Les indemnités journalières peuvent bénéficier :

  • aux salariés en arrêt de travail ;
  • aux salariées en congé maternité ;
  • aux salariés en congé paternité.

Paiement par la CPAM, la MSA ou par votre employeur

En principe, c’est la Caisse primaire d’assurance maladie (CPAM) de la Sécurité sociale qui se charge de vous payer les indemnités journalières, explique l’Urssaf.

« L’employeur peut toutefois être amené à en faire l’avance au salarié et à en percevoir ensuite le montant par la CPAM : c’est le régime de la subrogation », précise l’Union de recouvrement des cotisations de sécurité sociale et d’allocations familiales.

Dans certains cas, le paiement des indemnités journalières peut être le fait de la caisse de la Mutualité sociale agricole (MSA) et non de la CPAM, une subrogation étant alors aussi possible.

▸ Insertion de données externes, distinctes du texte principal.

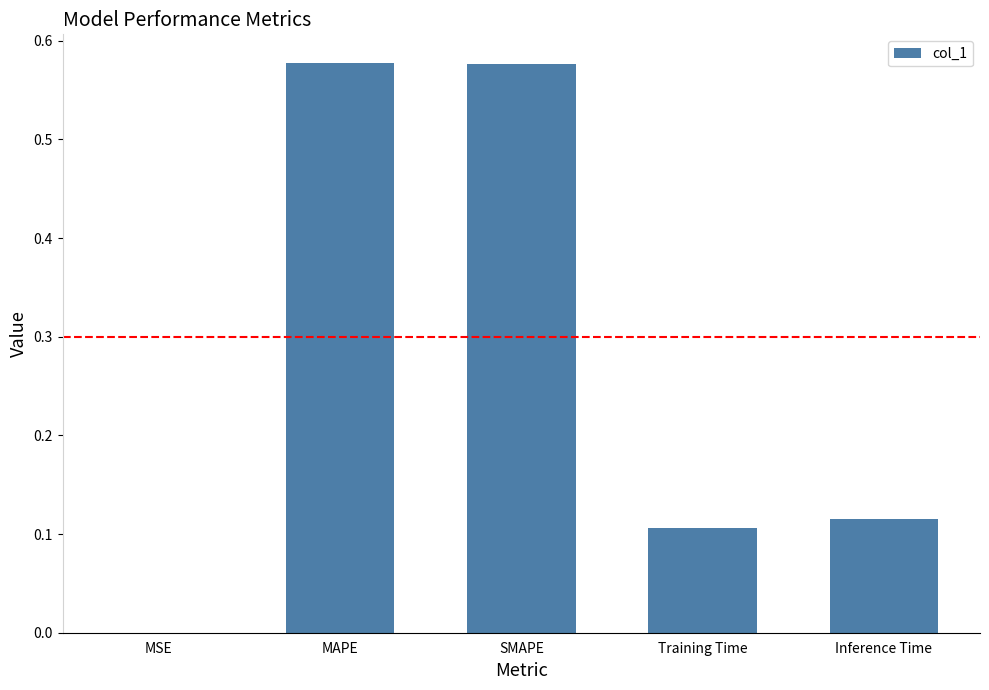

Are the bars horizontal?

No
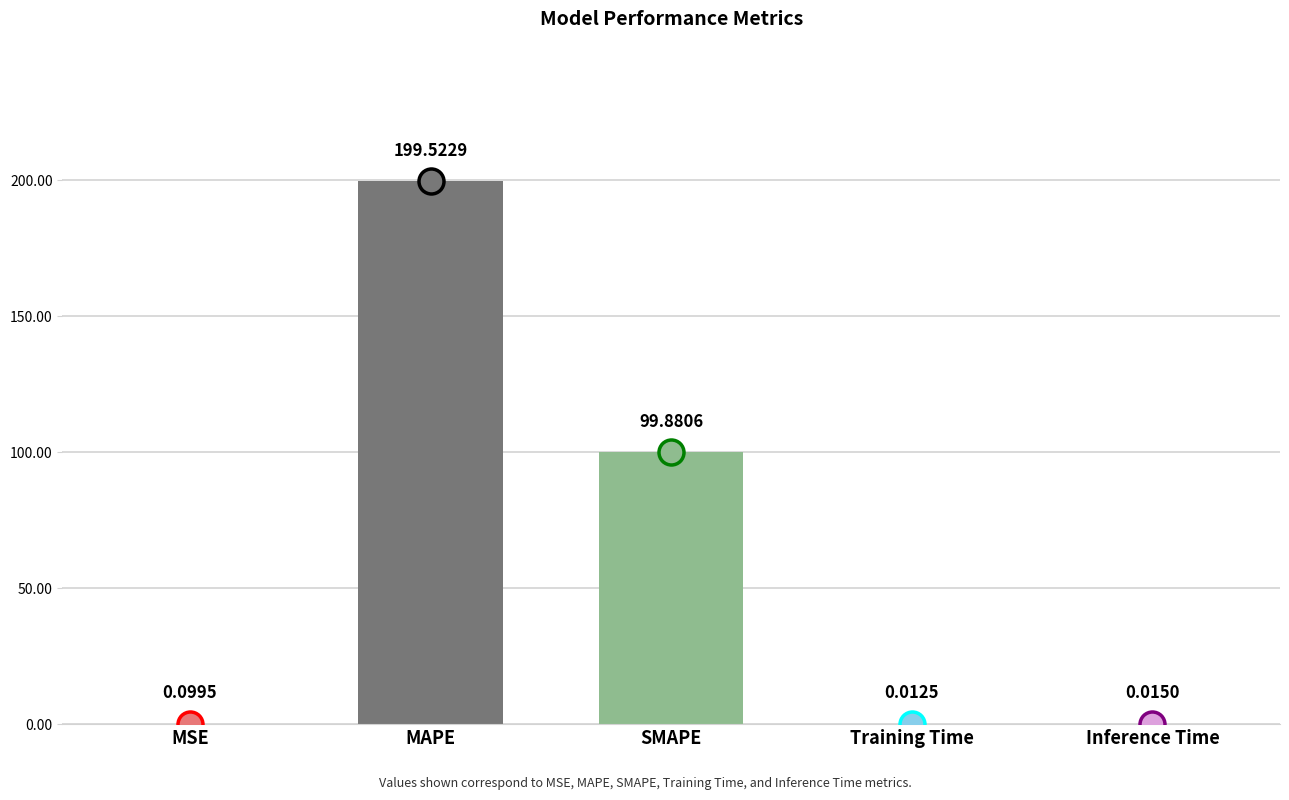

At which category does the chart reach its peak across all series?

MAPE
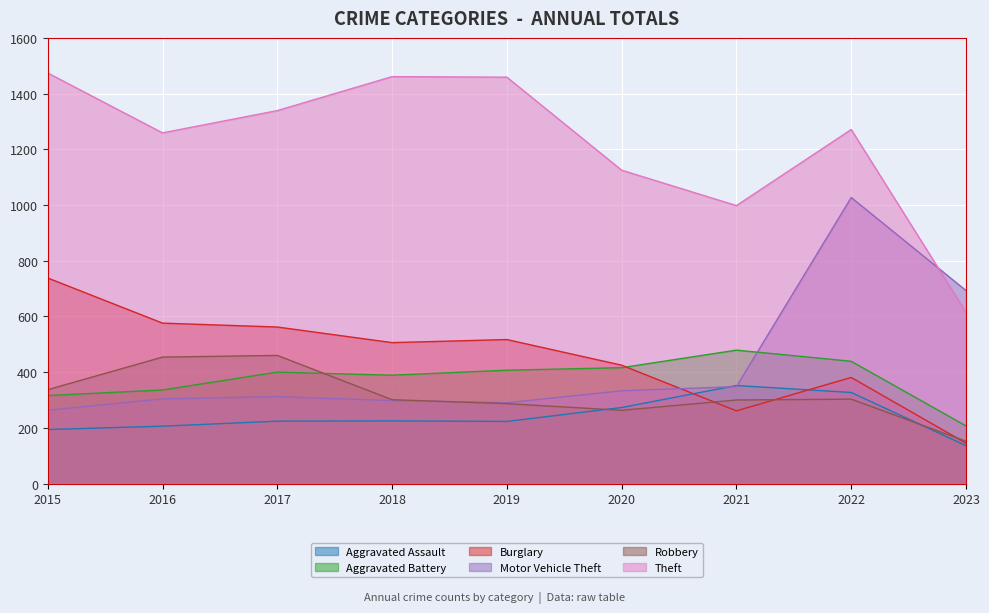

Is it true that Motor Vehicle Theft equals 60 at 2018?

False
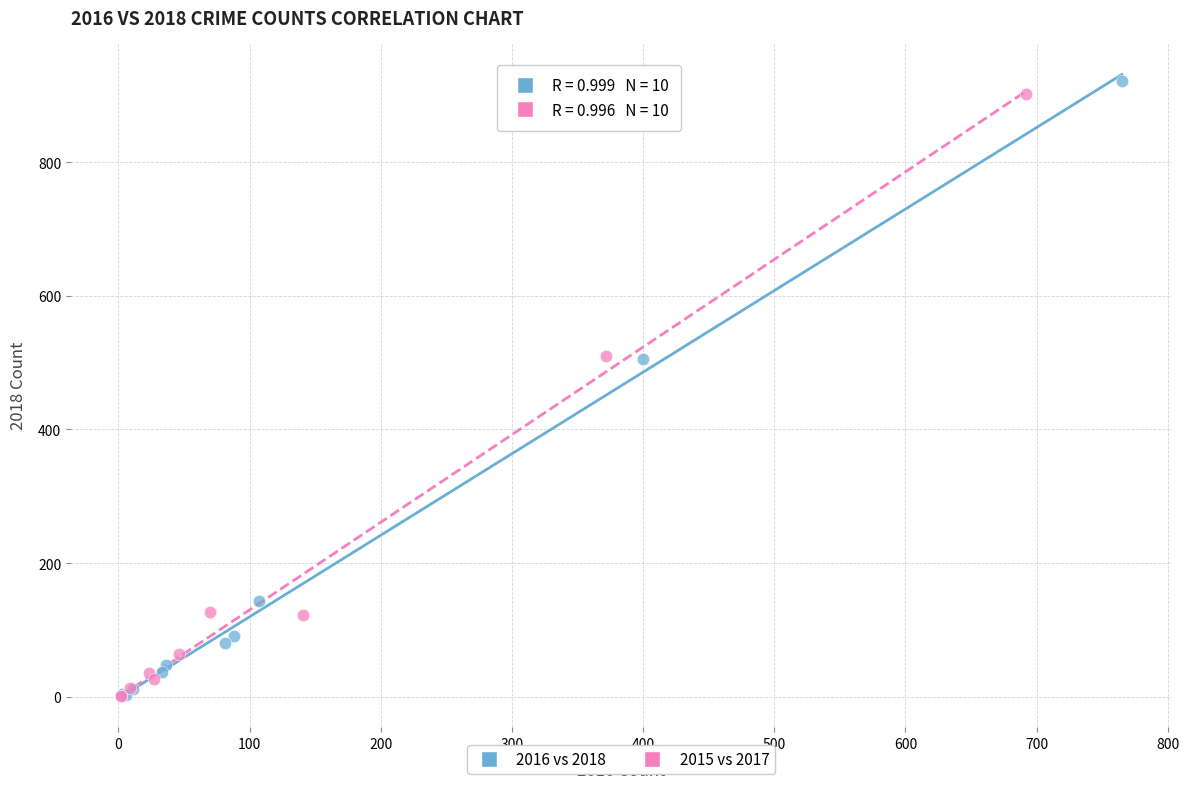

Which series has the widest spread of Y values?

2016 vs 2018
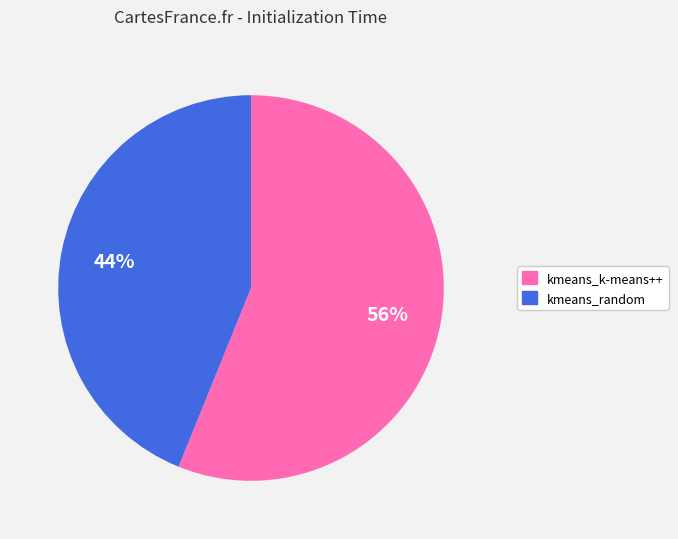

To the nearest percent, what is the combined percentage of kmeans_k-means++ and kmeans_random?

100%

En raison de la mise en œuvre du prélèvement à la source, votre employeur ou l’organisme vous versant les indemnités journalières transfèrera à l’administration fiscale le montant d’impôt sur le revenu que vous lui devez, dans l’hypothèse où vous êtes imposable.

Application automatique

Cette somme sera calculée en fonction de votre taux de prélèvement (taux personnalisé, taux différencié ou taux neutre).

La retenue à la source sera opérée automatiquement : vous n’aurez donc aucune démarche à accomplir pour que les sommes reçues soient imposées.